INPUT RECORDS:
=== Begin Enclosure ===

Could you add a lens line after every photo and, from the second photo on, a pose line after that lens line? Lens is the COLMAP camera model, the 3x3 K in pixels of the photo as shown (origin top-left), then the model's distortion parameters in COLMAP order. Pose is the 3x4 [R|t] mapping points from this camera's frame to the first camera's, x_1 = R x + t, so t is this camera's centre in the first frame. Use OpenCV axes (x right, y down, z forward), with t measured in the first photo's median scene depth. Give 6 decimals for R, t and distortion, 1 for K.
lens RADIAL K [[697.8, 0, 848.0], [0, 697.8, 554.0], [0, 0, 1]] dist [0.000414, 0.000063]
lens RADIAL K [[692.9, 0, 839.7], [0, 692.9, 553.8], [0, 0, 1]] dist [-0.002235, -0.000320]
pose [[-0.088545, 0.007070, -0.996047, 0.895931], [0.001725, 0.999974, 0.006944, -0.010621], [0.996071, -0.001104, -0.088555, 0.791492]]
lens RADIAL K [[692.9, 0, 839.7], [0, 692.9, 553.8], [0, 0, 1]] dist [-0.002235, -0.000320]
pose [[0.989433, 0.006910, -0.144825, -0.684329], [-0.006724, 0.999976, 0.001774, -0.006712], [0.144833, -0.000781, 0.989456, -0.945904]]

=== End Enclosure ===
=== Begin Enclosure ===

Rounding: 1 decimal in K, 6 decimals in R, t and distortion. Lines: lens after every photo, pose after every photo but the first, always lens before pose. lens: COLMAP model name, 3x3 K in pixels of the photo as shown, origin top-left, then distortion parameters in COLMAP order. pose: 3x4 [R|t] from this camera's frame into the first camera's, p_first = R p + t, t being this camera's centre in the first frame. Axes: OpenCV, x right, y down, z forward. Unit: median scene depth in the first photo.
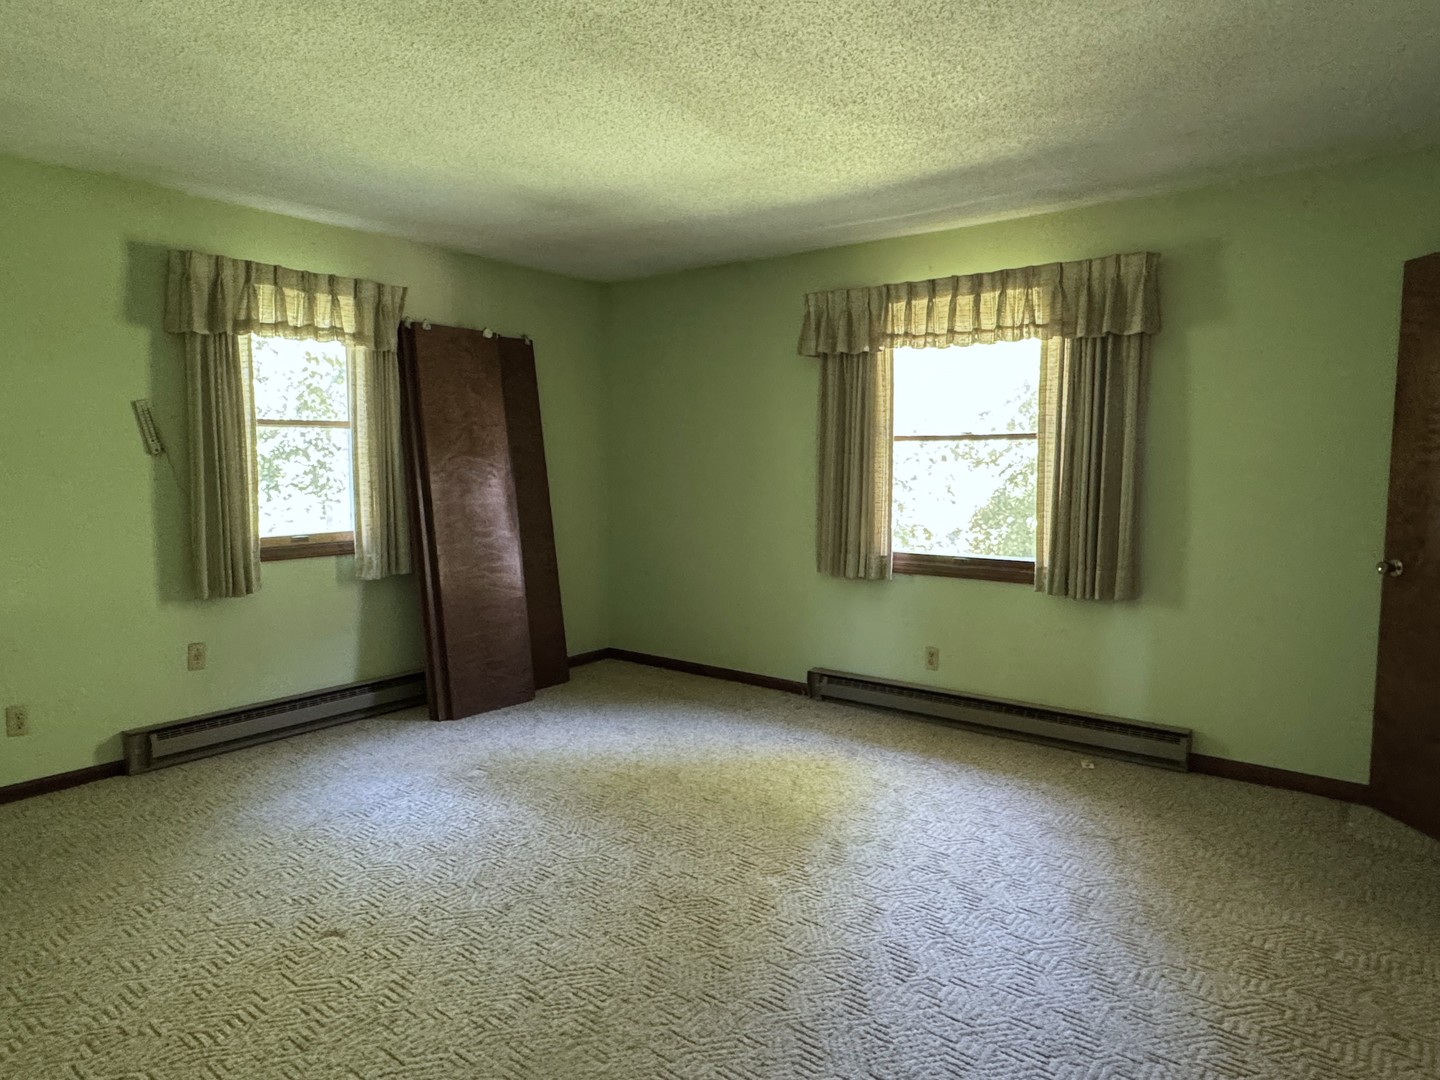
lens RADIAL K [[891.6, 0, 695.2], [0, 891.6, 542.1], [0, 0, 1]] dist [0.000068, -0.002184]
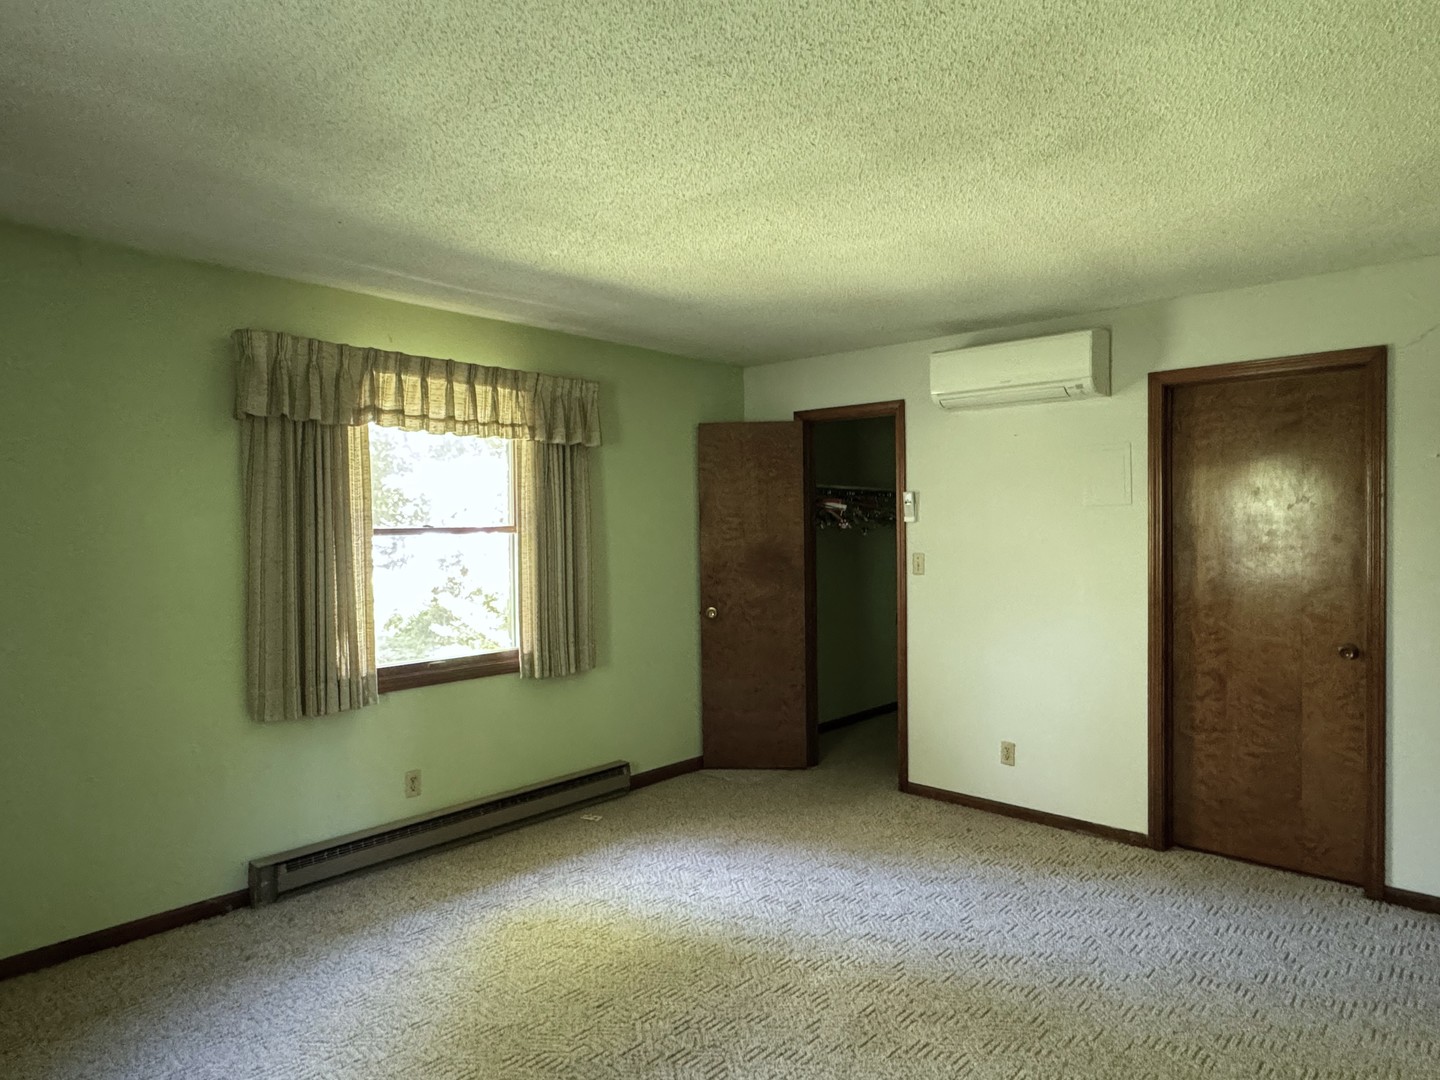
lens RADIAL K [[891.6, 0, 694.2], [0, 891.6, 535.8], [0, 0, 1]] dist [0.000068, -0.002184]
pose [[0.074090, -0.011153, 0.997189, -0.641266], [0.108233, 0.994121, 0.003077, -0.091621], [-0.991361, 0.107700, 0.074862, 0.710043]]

=== End Enclosure ===

THE PROBLEM: Could you reproduce, word for word, the lines between the one holding "Rounding: 1 decimal" and the one holding "0.107700, 0.074862, 0.710043]]", inclusive, with the pictures left out?

RESPONSE AREA:
Rounding: 1 decimal in K, 6 decimals in R, t and distortion. Lines: lens after every photo, pose after every photo but the first, always lens before pose. lens: COLMAP model name, 3x3 K in pixels of the photo as shown, origin top-left, then distortion parameters in COLMAP order. pose: 3x4 [R|t] from this camera's frame into the first camera's, p_first = R p + t, t being this camera's centre in the first frame. Axes: OpenCV, x right, y down, z forward. Unit: median scene depth in the first photo.
lens RADIAL K [[891.6, 0, 695.2], [0, 891.6, 542.1], [0, 0, 1]] dist [0.000068, -0.002184]
lens RADIAL K [[891.6, 0, 694.2], [0, 891.6, 535.8], [0, 0, 1]] dist [0.000068, -0.002184]
pose [[0.074090, -0.011153, 0.997189, -0.641266], [0.108233, 0.994121, 0.003077, -0.091621], [-0.991361, 0.107700, 0.074862, 0.710043]]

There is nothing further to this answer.